Available data section start

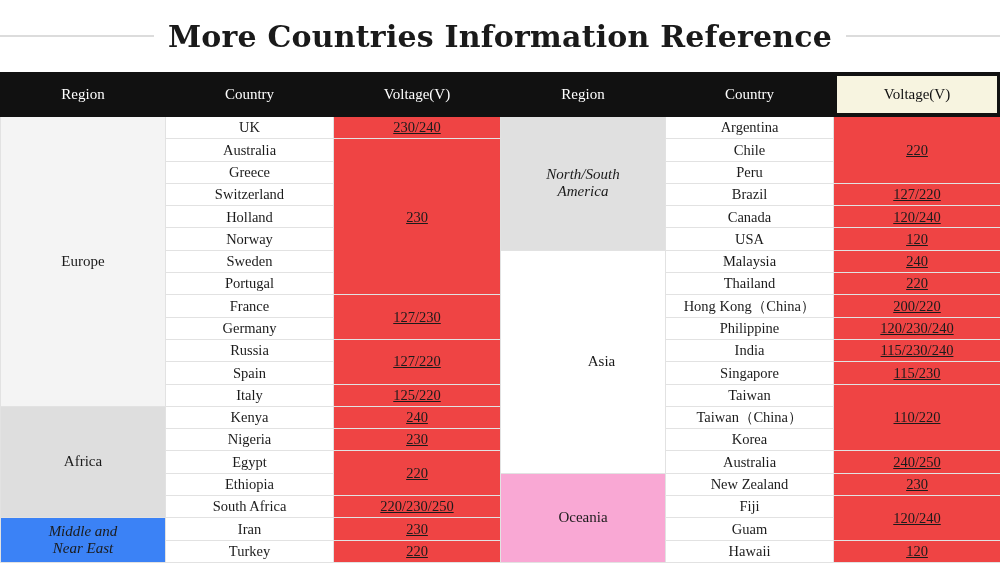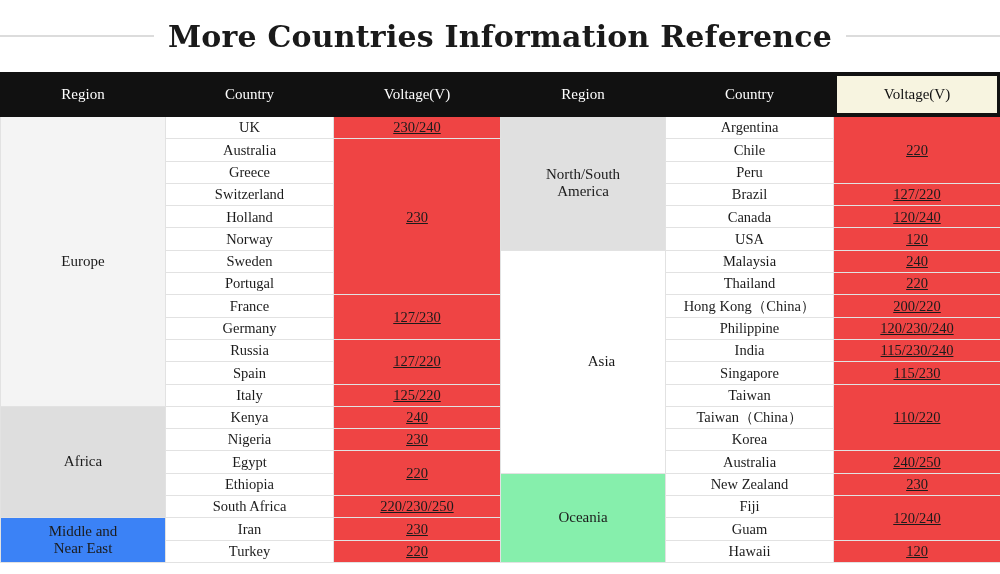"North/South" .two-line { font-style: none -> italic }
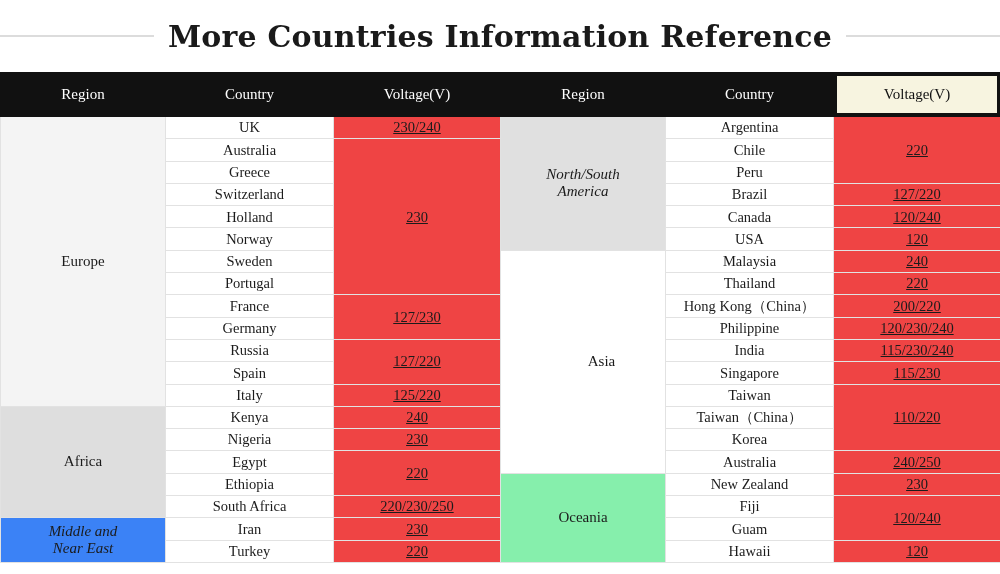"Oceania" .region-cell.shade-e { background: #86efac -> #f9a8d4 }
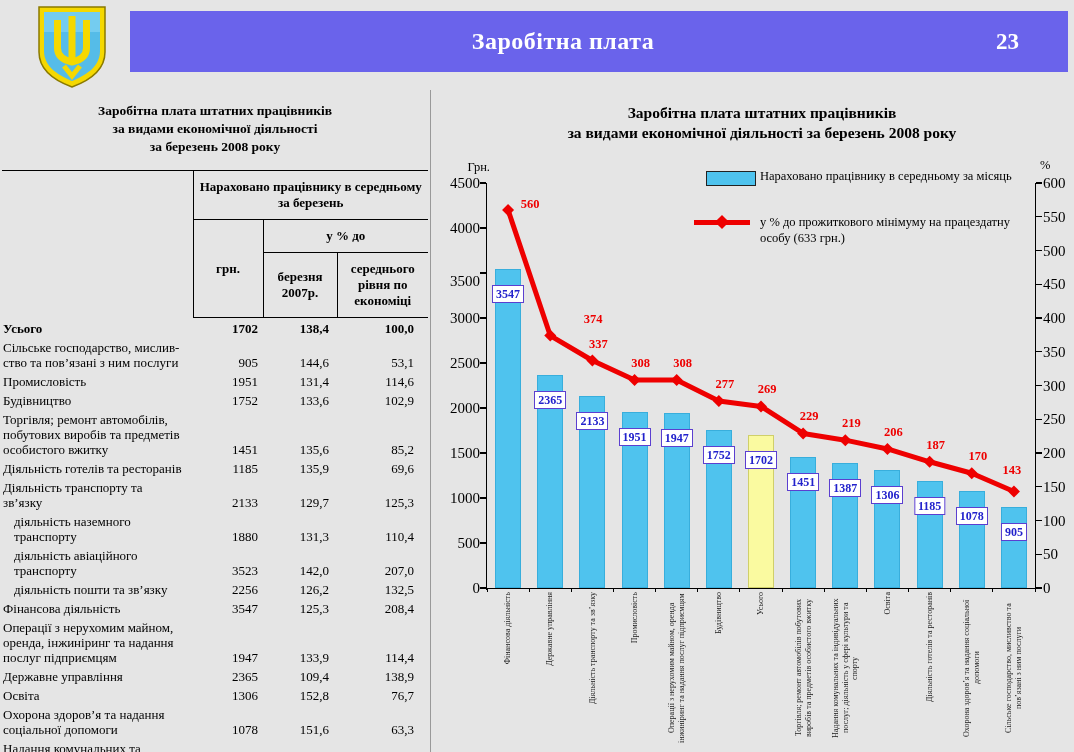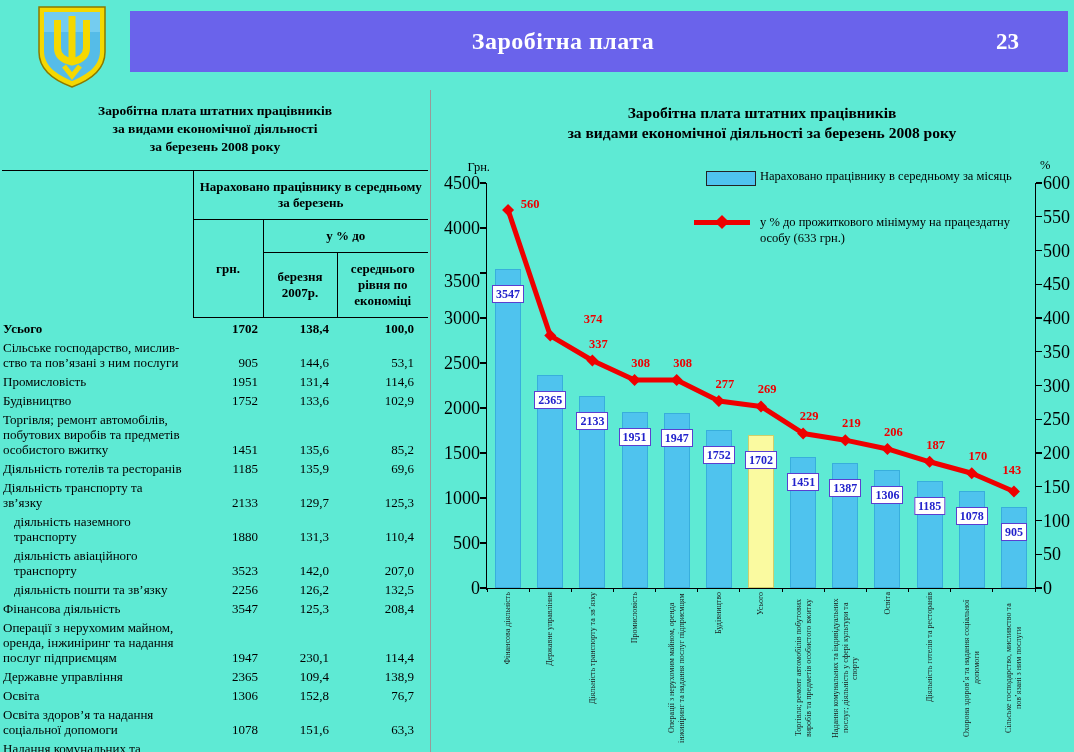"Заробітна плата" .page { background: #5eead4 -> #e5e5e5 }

Available data section end
Available data section start

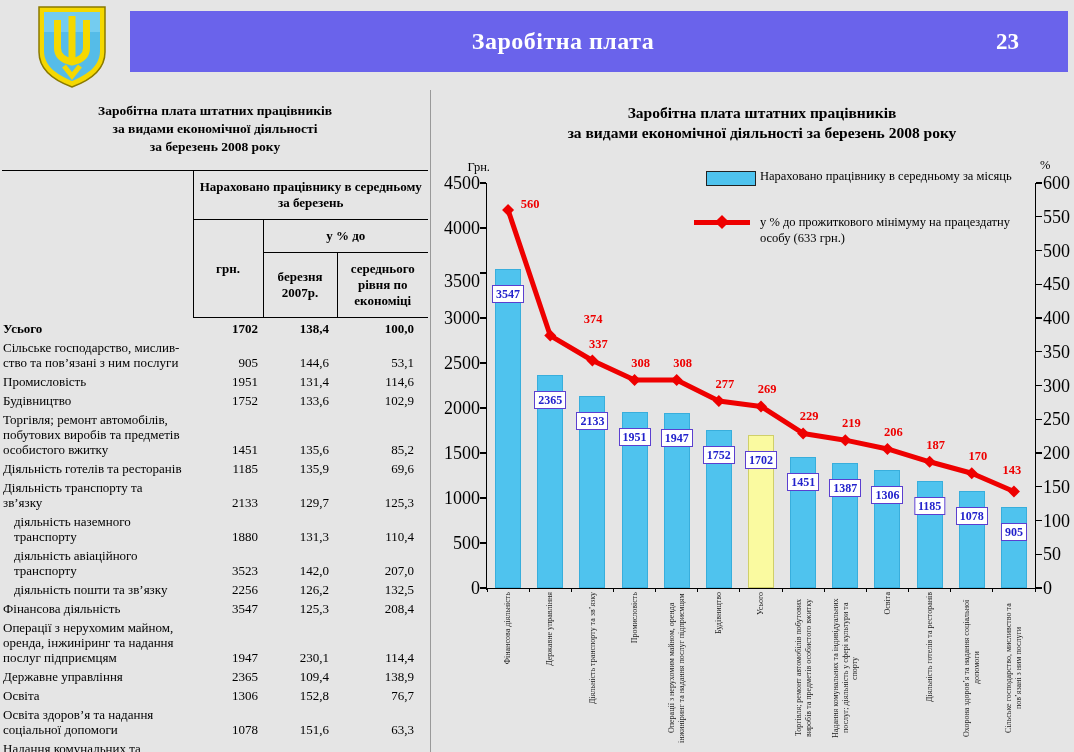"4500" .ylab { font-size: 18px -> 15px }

Available data section end
Available data section start

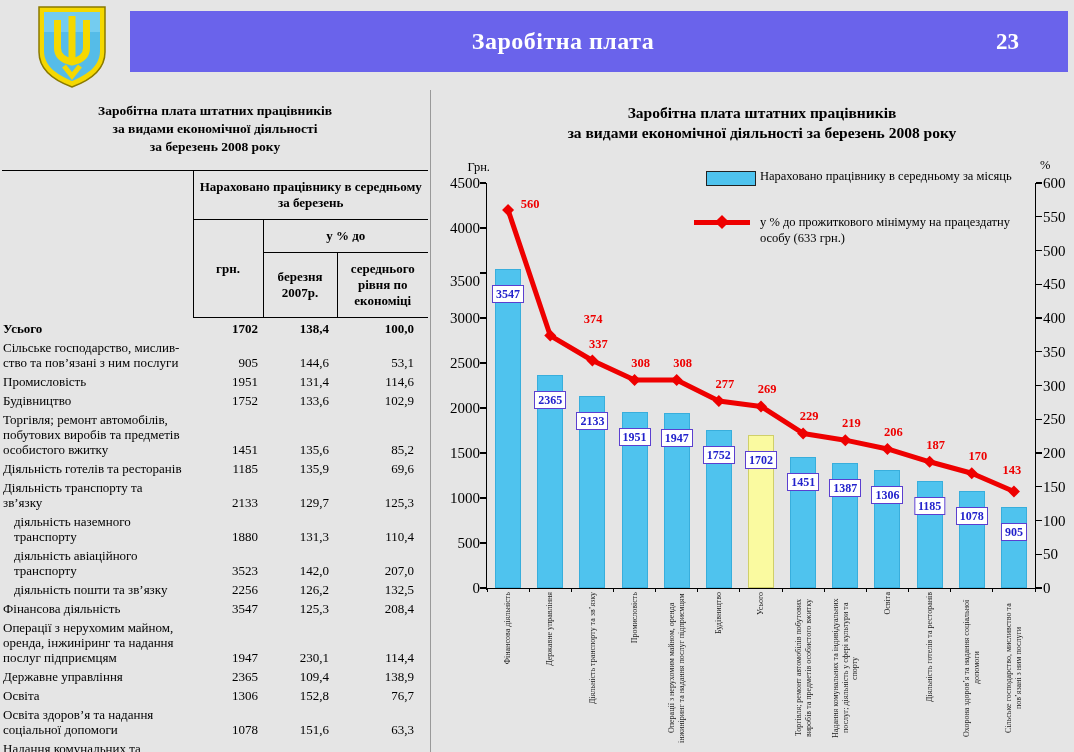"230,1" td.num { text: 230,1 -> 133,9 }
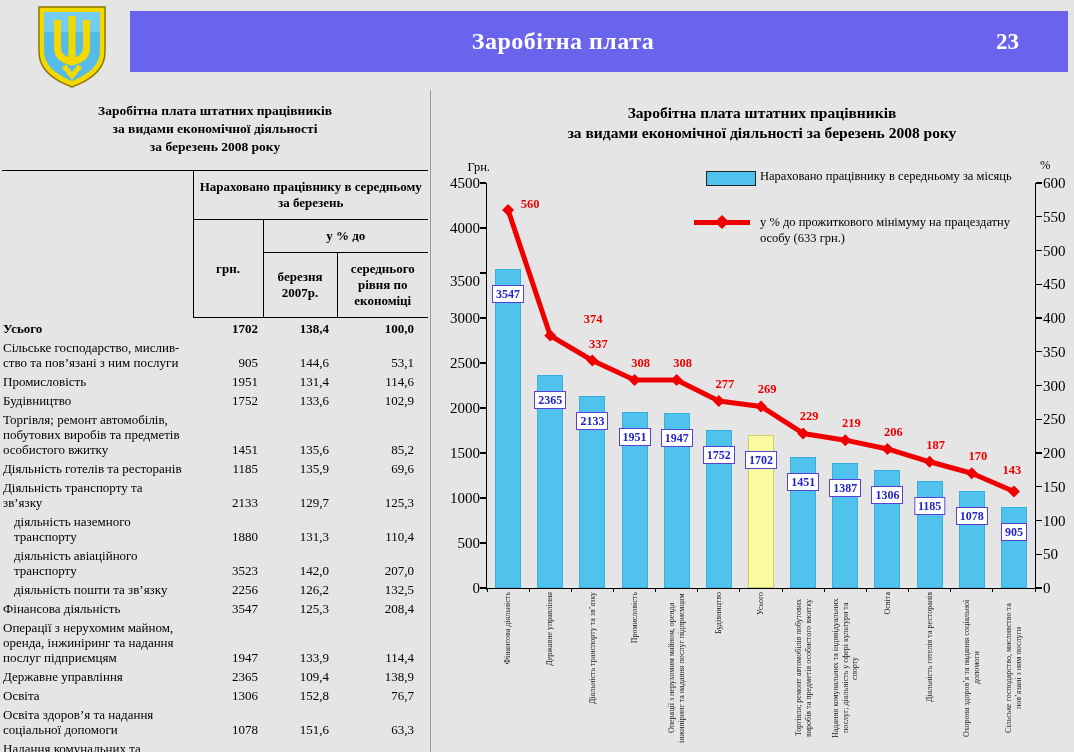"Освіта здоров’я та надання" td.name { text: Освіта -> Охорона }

Available data section end

→ **Try it**: Nothing outside the stretch above, from the line with "font-style: none ->" through the line with "background: #5eead4 ->", is set down. Transcribe that stretch exactly, ends included, but not its pictures.

→ **Solution to the problem**:
"North/South" .two-line { font-style: none -> italic }
"Oceania" .region-cell.shade-e { background: #86efac -> #f9a8d4 }
"Заробітна плата" .page { background: #5eead4 -> #e5e5e5 }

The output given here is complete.